Data excerpts Start Marker

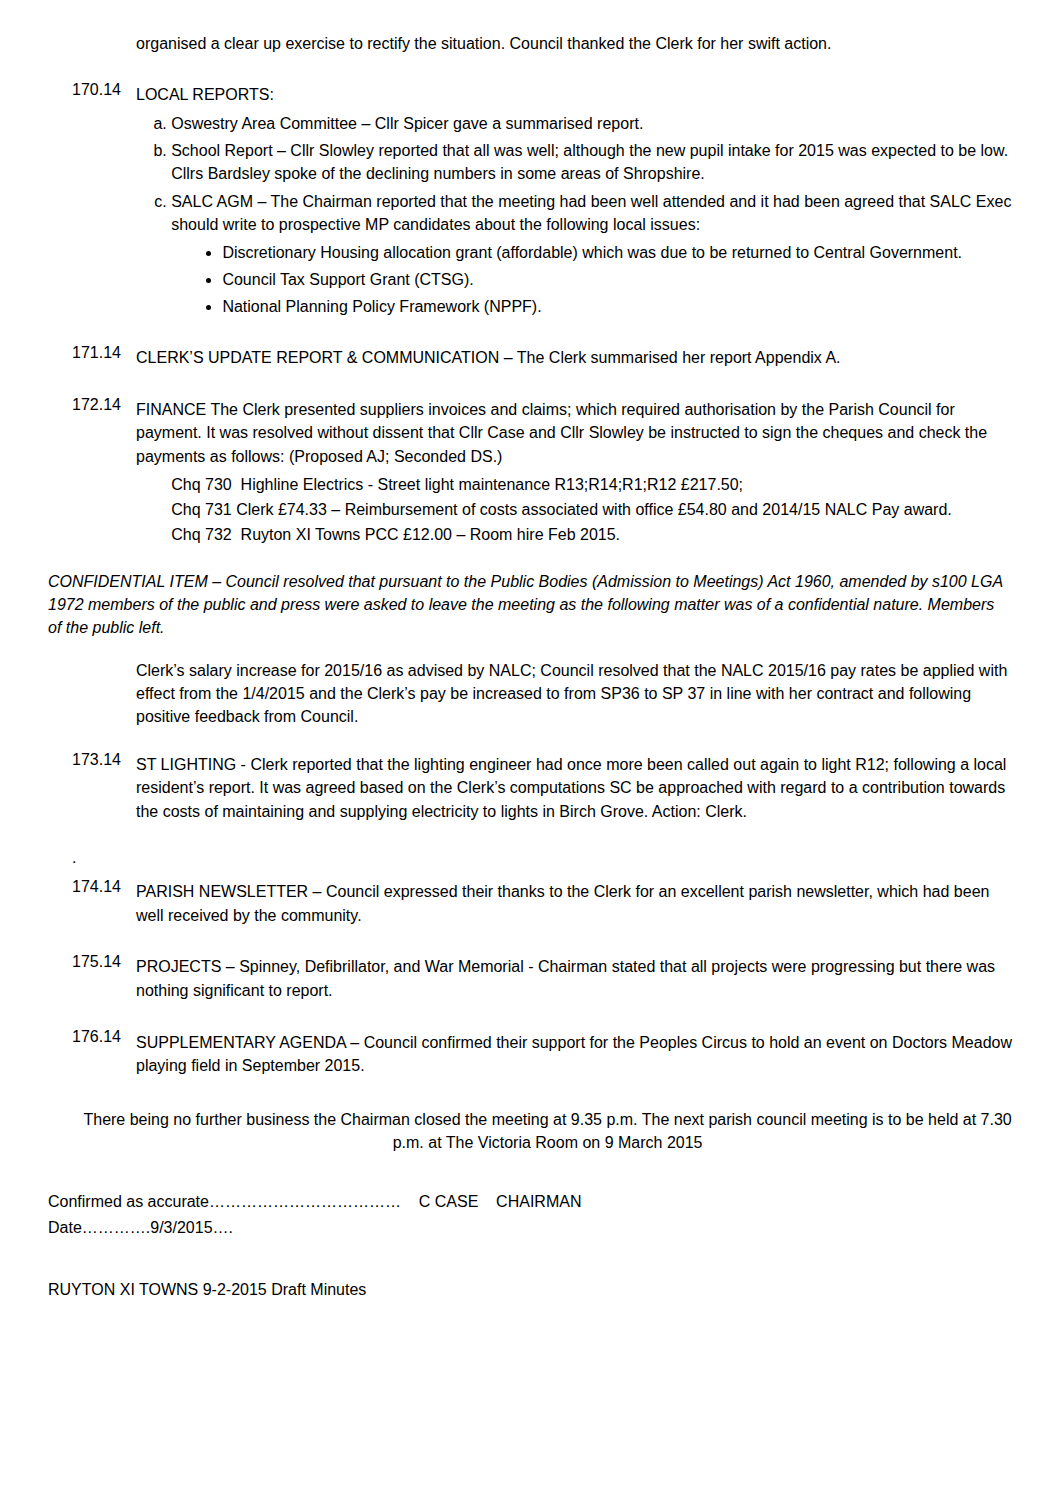organised a clear up exercise to rectify the situation. Council thanked the Clerk for her swift action.
170.14
LOCAL REPORTS:
Oswestry Area Committee – Cllr Spicer gave a summarised report.
School Report – Cllr Slowley reported that all was well; although the new pupil intake for 2015 was expected to be low. Cllrs Bardsley spoke of the declining numbers in some areas of Shropshire.
SALC AGM – The Chairman reported that the meeting had been well attended and it had been agreed that SALC Exec should write to prospective MP candidates about the following local issues:
Discretionary Housing allocation grant (affordable) which was due to be returned to Central Government.
Council Tax Support Grant (CTSG).
National Planning Policy Framework (NPPF).
171.14
CLERK’S UPDATE REPORT & COMMUNICATION – The Clerk summarised her report Appendix A.
172.14
FINANCE The Clerk presented suppliers invoices and claims; which required authorisation by the Parish Council for payment. It was resolved without dissent that Cllr Case and Cllr Slowley be instructed to sign the cheques and check the payments as follows: (Proposed AJ; Seconded DS.)
Chq 730 Highline Electrics - Street light maintenance R13;R14;R1;R12 £217.50;
Chq 731 Clerk £74.33 – Reimbursement of costs associated with office £54.80 and 2014/15 NALC Pay award.
Chq 732 Ruyton XI Towns PCC £12.00 – Room hire Feb 2015.
CONFIDENTIAL ITEM – Council resolved that pursuant to the Public Bodies (Admission to Meetings) Act 1960, amended by s100 LGA 1972 members of the public and press were asked to leave the meeting as the following matter was of a confidential nature. Members of the public left.
Clerk’s salary increase for 2015/16 as advised by NALC; Council resolved that the NALC 2015/16 pay rates be applied with effect from the 1/4/2015 and the Clerk’s pay be increased to from SP36 to SP 37 in line with her contract and following positive feedback from Council.
173.14
ST LIGHTING - Clerk reported that the lighting engineer had once more been called out again to light R12; following a local resident’s report. It was agreed based on the Clerk’s computations SC be approached with regard to a contribution towards the costs of maintaining and supplying electricity to lights in Birch Grove. Action: Clerk.
.
174.14
PARISH NEWSLETTER – Council expressed their thanks to the Clerk for an excellent parish newsletter, which had been well received by the community.
175.14
PROJECTS – Spinney, Defibrillator, and War Memorial - Chairman stated that all projects were progressing but there was nothing significant to report.
176.14
SUPPLEMENTARY AGENDA – Council confirmed their support for the Peoples Circus to hold an event on Doctors Meadow playing field in September 2015.
There being no further business the Chairman closed the meeting at 9.35 p.m. The next parish council meeting is to be held at 7.30 p.m. at The Victoria Room on 9 March 2015
Confirmed as accurate……………………………… C CASE CHAIRMAN
Date………….9/3/2015….
RUYTON XI TOWNS 9-2-2015 Draft Minutes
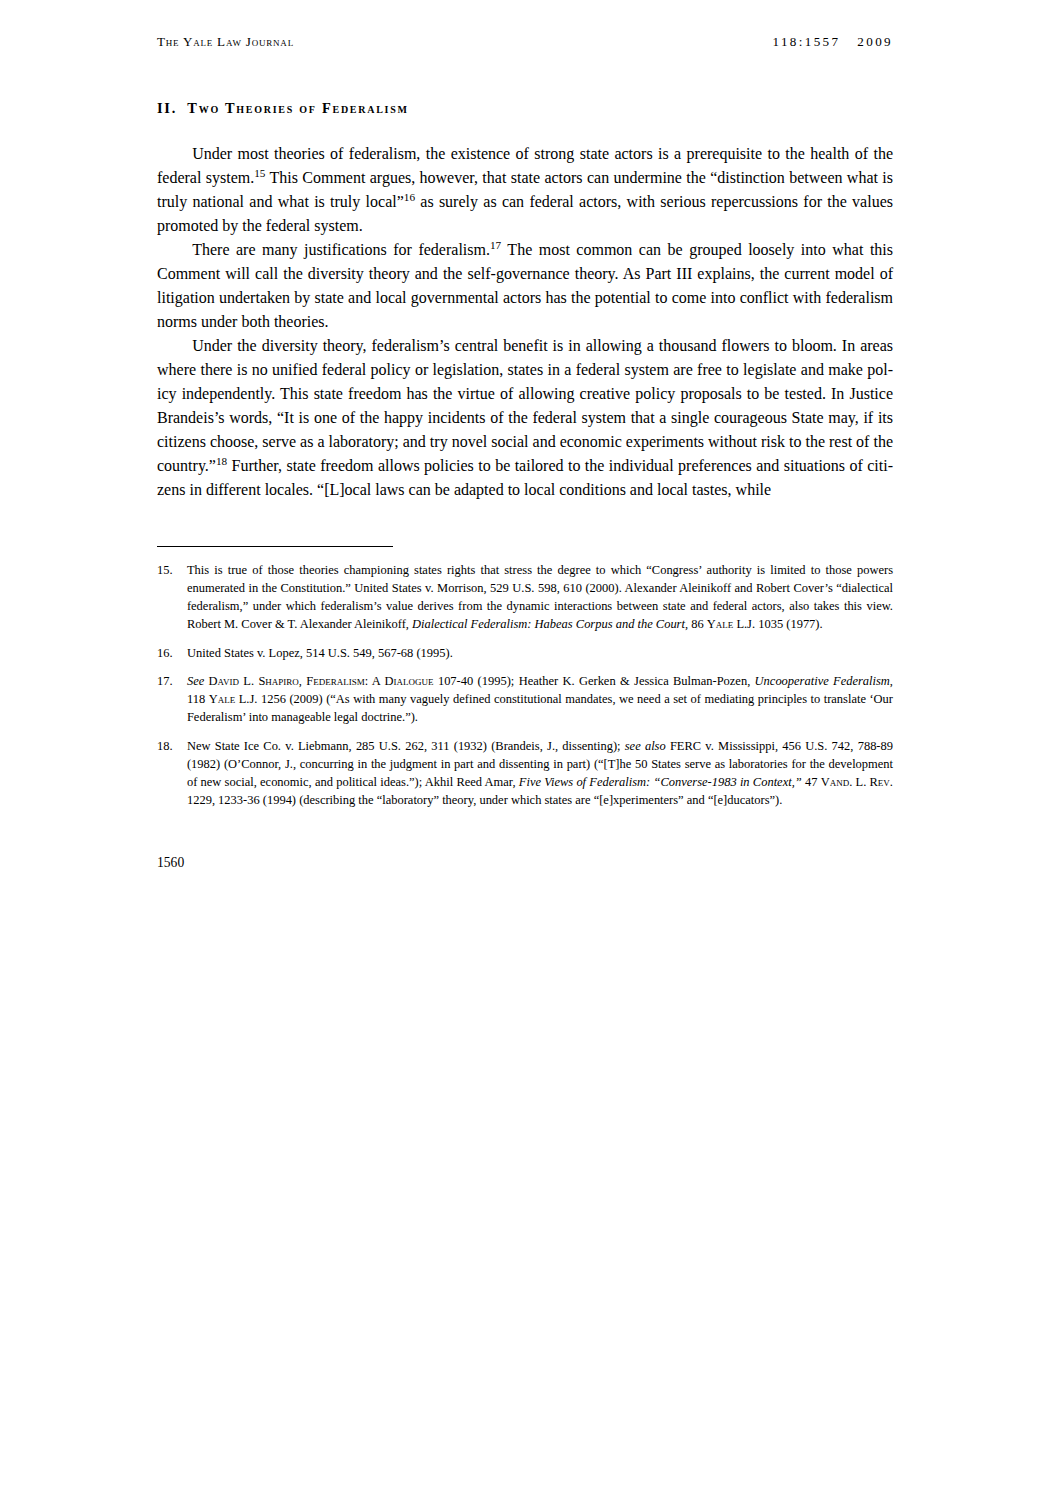The Yale Law Journal 118:1557 2009
II. Two Theories of Federalism
Under most theories of federalism, the existence of strong state actors is a prerequisite to the health of the federal system.15 This Comment argues, however, that state actors can undermine the “distinction between what is truly national and what is truly local”16 as surely as can federal actors, with serious repercussions for the values promoted by the federal system.
There are many justifications for federalism.17 The most common can be grouped loosely into what this Comment will call the diversity theory and the self-governance theory. As Part III explains, the current model of litigation undertaken by state and local governmental actors has the potential to come into conflict with federalism norms under both theories.
Under the diversity theory, federalism’s central benefit is in allowing a thousand flowers to bloom. In areas where there is no unified federal policy or legislation, states in a federal system are free to legislate and make policy independently. This state freedom has the virtue of allowing creative policy proposals to be tested. In Justice Brandeis’s words, “It is one of the happy incidents of the federal system that a single courageous State may, if its citizens choose, serve as a laboratory; and try novel social and economic experiments without risk to the rest of the country.”18 Further, state freedom allows policies to be tailored to the individual preferences and situations of citizens in different locales. “[L]ocal laws can be adapted to local conditions and local tastes, while
15. This is true of those theories championing states rights that stress the degree to which “Congress’ authority is limited to those powers enumerated in the Constitution.” United States v. Morrison, 529 U.S. 598, 610 (2000). Alexander Aleinikoff and Robert Cover’s “dialectical federalism,” under which federalism’s value derives from the dynamic interactions between state and federal actors, also takes this view. Robert M. Cover & T. Alexander Aleinikoff, Dialectical Federalism: Habeas Corpus and the Court, 86 Yale L.J. 1035 (1977).
16. United States v. Lopez, 514 U.S. 549, 567-68 (1995).
17. See David L. Shapiro, Federalism: A Dialogue 107-40 (1995); Heather K. Gerken & Jessica Bulman-Pozen, Uncooperative Federalism, 118 Yale L.J. 1256 (2009) (“As with many vaguely defined constitutional mandates, we need a set of mediating principles to translate ‘Our Federalism’ into manageable legal doctrine.”).
18. New State Ice Co. v. Liebmann, 285 U.S. 262, 311 (1932) (Brandeis, J., dissenting); see also FERC v. Mississippi, 456 U.S. 742, 788-89 (1982) (O’Connor, J., concurring in the judgment in part and dissenting in part) (“[T]he 50 States serve as laboratories for the development of new social, economic, and political ideas.”); Akhil Reed Amar, Five Views of Federalism: “Converse-1983 in Context,” 47 Vand. L. Rev. 1229, 1233-36 (1994) (describing the “laboratory” theory, under which states are “[e]xperimenters” and “[e]ducators”).
1560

Data excerpts End Marker

**Work order**
All of the lines above that carry the string "light" need to be found and copied.

**Answer box**
Chq 730 Highline Electrics - Street light maintenance R13;R14;R1;R12 £217.50;
ST LIGHTING - Clerk reported that the lighting engineer had once more been called out again to light R12; following a local resident’s report. It was agreed based on the Clerk’s computations SC be approached with regard to a contribution towards the costs of maintaining and supplying electricity to lights in Birch Grove. Action: Clerk.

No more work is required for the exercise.